Thanks to a new set of location-based mobile applications that have cropped up over the past year, our social interactions online are beginning to impact our real world lives in very real ways. Here’s how they work now:
- Users open a location-based mobile application like Whrrl, Foursquare or SCVNGR and find recommendations from other users for how to experience different places near them.
- Within the applications, users bookmark recommendations that they want to do.
- Users then use their virtual to-do lists to explore the world around them.
Here’s a use case: I’m waiting in line at the ticket booth of the San Diego Zoo. To kill time, I open my Whrrl application. I view a few recommendations from other users who have been to the zoo. One recommendation from a friend of mine says, “Get to the back of the zoo right when it opens. You’ll get to see the lions eating their breakfast.”
I think to myself, “I don’t want to miss that!” and I dog-ear that recommendation. Forty minutes later, I’m watching the lions chow down with a few other spectators who were wise enough to download Whrrl. The rest of the park is waiting for the sloth exhibit in the front of the zoo to open. I click the “I did this” button on Whrrl and my friend who made the recommendation about the lions receives a reward within Whrrl.
That reality is evolving quickly, and with it, affiliate marketing is about to change forever.
Recently, Foursquare released its “Add to Foursquare” button, which allows anyone to tag places (and eventually recommendations) into the Foursquare network from anywhere on the web. Here’s where the fun begins. Remember that old pay-per-click model affiliate marketers used to base their income on? It’s about to be taken to the real world. Here’s how these location-based exploration apps are going to work after a couple of more years of innovation:
- An affiliate marketer or influencer will be given designated links to specific recommendations and will plant those links using technology like the Foursquare button.
- Users will add those recommendations to their virtual to-do lists, and the marketer or influencer who planted the recommendation will be compensated for the real world “click.”
- If a user acts on the recommendation on his/her to-do list, the marketer will be paid even more.
When this world becomes a reality, my friend who made that recommendation at the San Diego Zoo will be compensated with a real world reward (monetary or otherwise). That new incentive may be enough motivation for mass adoption of mobile applications that guide real world experiences.
This is how technology will drive real world action. This is how social influence online can translate to the real world. So what does it mean for your social community? It means that with every new innovation in location-based technology, we are closer than ever to breaking down the boundaries between online and offline experiences.

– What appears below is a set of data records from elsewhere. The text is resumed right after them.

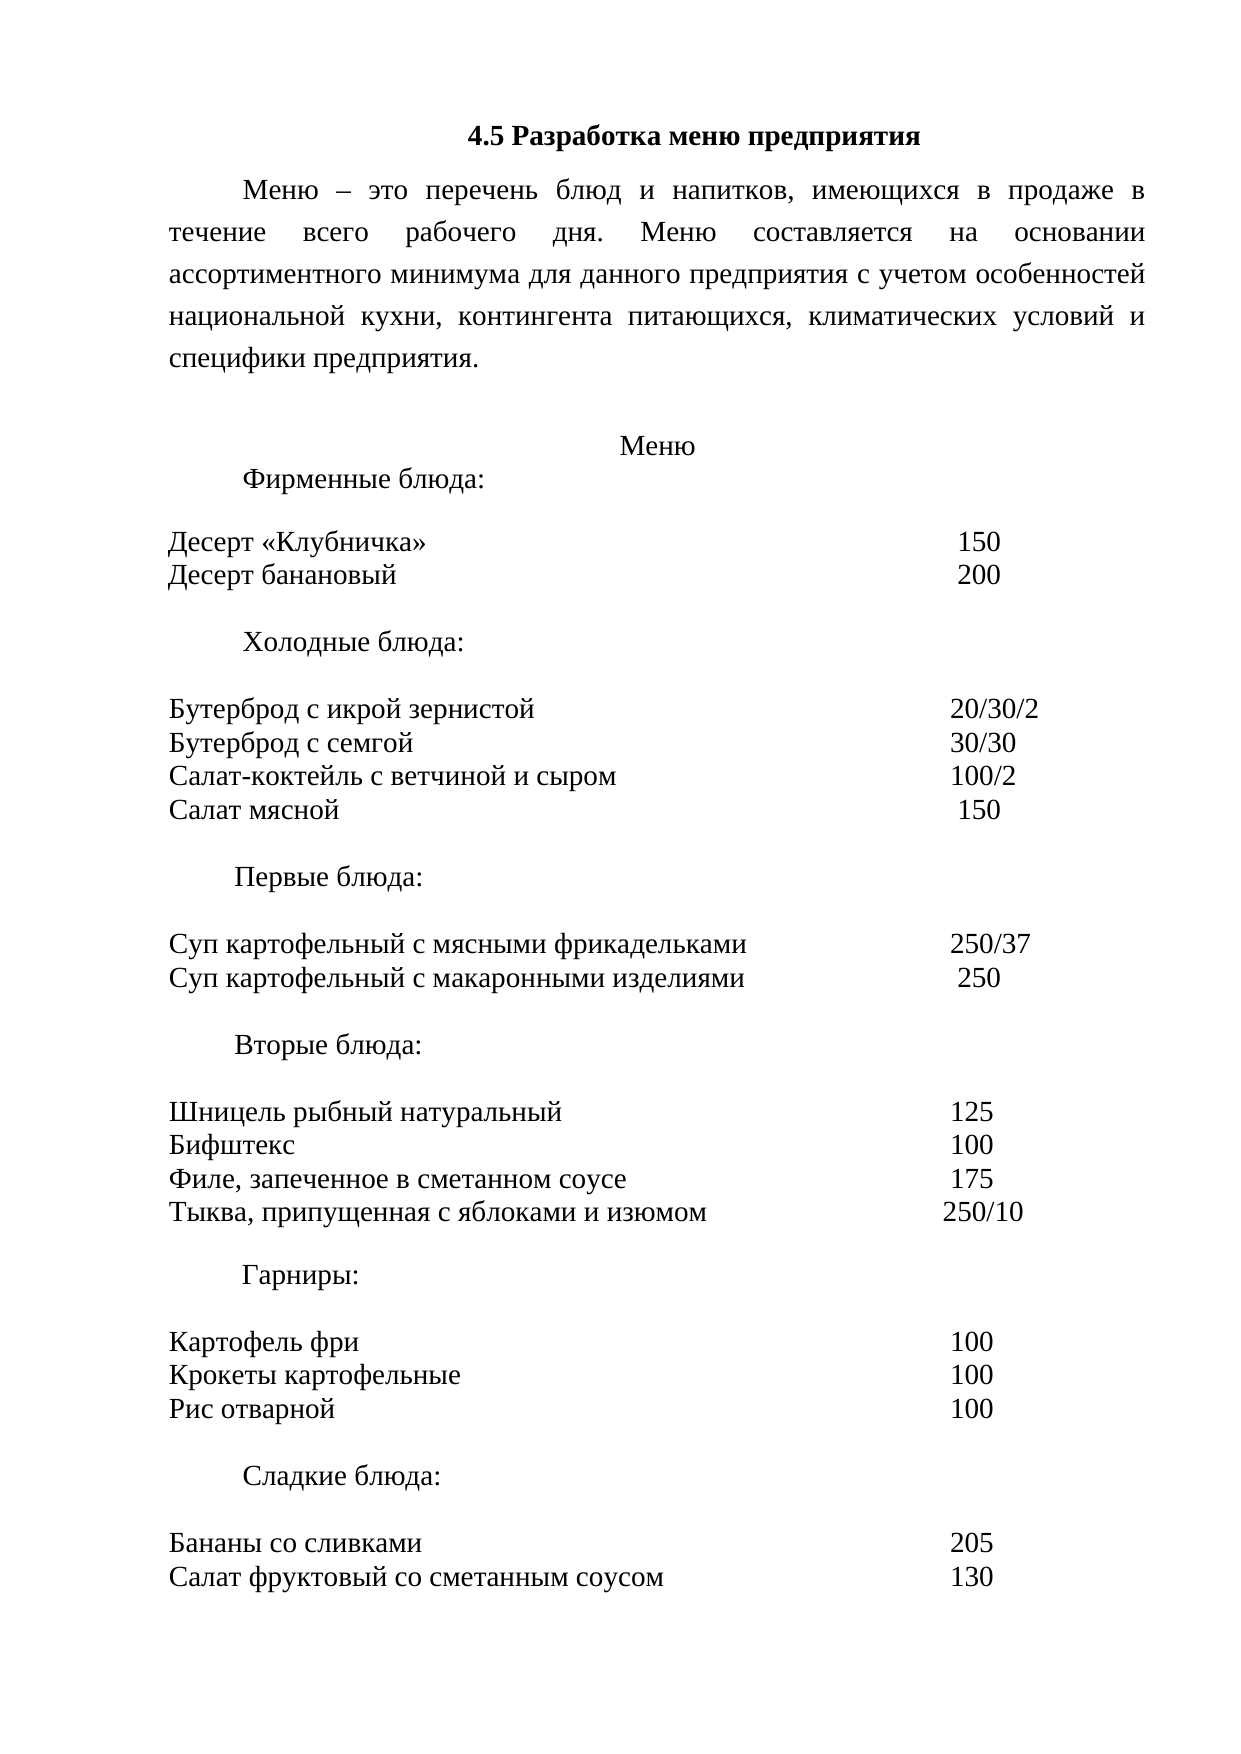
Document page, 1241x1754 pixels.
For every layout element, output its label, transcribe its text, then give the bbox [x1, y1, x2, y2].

text Салат фруктовый со сметанным соусом 130 [169, 1559, 1146, 1592]
text Шницель рыбный натуральный 125 [169, 1094, 1146, 1127]
text Тыква, припущенная с яблоками и изюмом 250/10 [169, 1194, 1146, 1228]
text Салат-коктейль с ветчиной и сыром 100/2 [169, 758, 1146, 792]
text 4.5 Разработка меню предприятия [169, 118, 1146, 152]
text Бананы со сливками 205 [169, 1525, 1146, 1559]
text Меню [169, 428, 1146, 461]
text Бутерброд с семгой 30/30 [169, 725, 1146, 758]
text Вторые блюда: [169, 1027, 1146, 1060]
text Суп картофельный с мясными фрикадельками 250/37 [169, 926, 1146, 960]
text Десерт «Клубничка» 150 [131, 524, 1146, 557]
text Салат мясной 150 [169, 792, 1146, 826]
text Бифштекс 100 [169, 1127, 1146, 1161]
text Суп картофельный с макаронными изделиями 250 [169, 960, 1146, 993]
text Десерт банановый 200 [131, 557, 1146, 591]
text Фирменные блюда: [169, 461, 1146, 495]
text Бутерброд с икрой зернистой 20/30/2 [169, 691, 1146, 725]
text Крокеты картофельные 100 [169, 1357, 1146, 1391]
text Рис отварной 100 [169, 1391, 1146, 1424]
text Холодные блюда: [169, 624, 1146, 658]
text Меню – это перечень блюд и напитков, имеющихся в продаже в течение всего рабочего дня. Меню составляется на основании ассортиментного минимума для данного предприятия с учетом особенностей национальной кухни, контингента питающихся, климатических условий и специфики предприятия. [169, 172, 1146, 373]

Twitter chats and LinkedIn groups are on the verge of becoming experience-based, not just interest-based. Niche social networks on Ning will provide digital incentives for real world experiences. Facebook groups will be married to verticals of exploration and activity. As community managers, we no longer need to limit our thinking to what our communities can talk about on discussion boards, chats and blogs. We can now start to strategize about enriching our community members’ lives while they aren’t sitting at their desks pounding away on their laptops.
If you haven’t tried out a location-based app like Whrrl or Foursquare, I highly recommend it. Understanding the dynamics those applications use will be key to running a successful community in the very near future.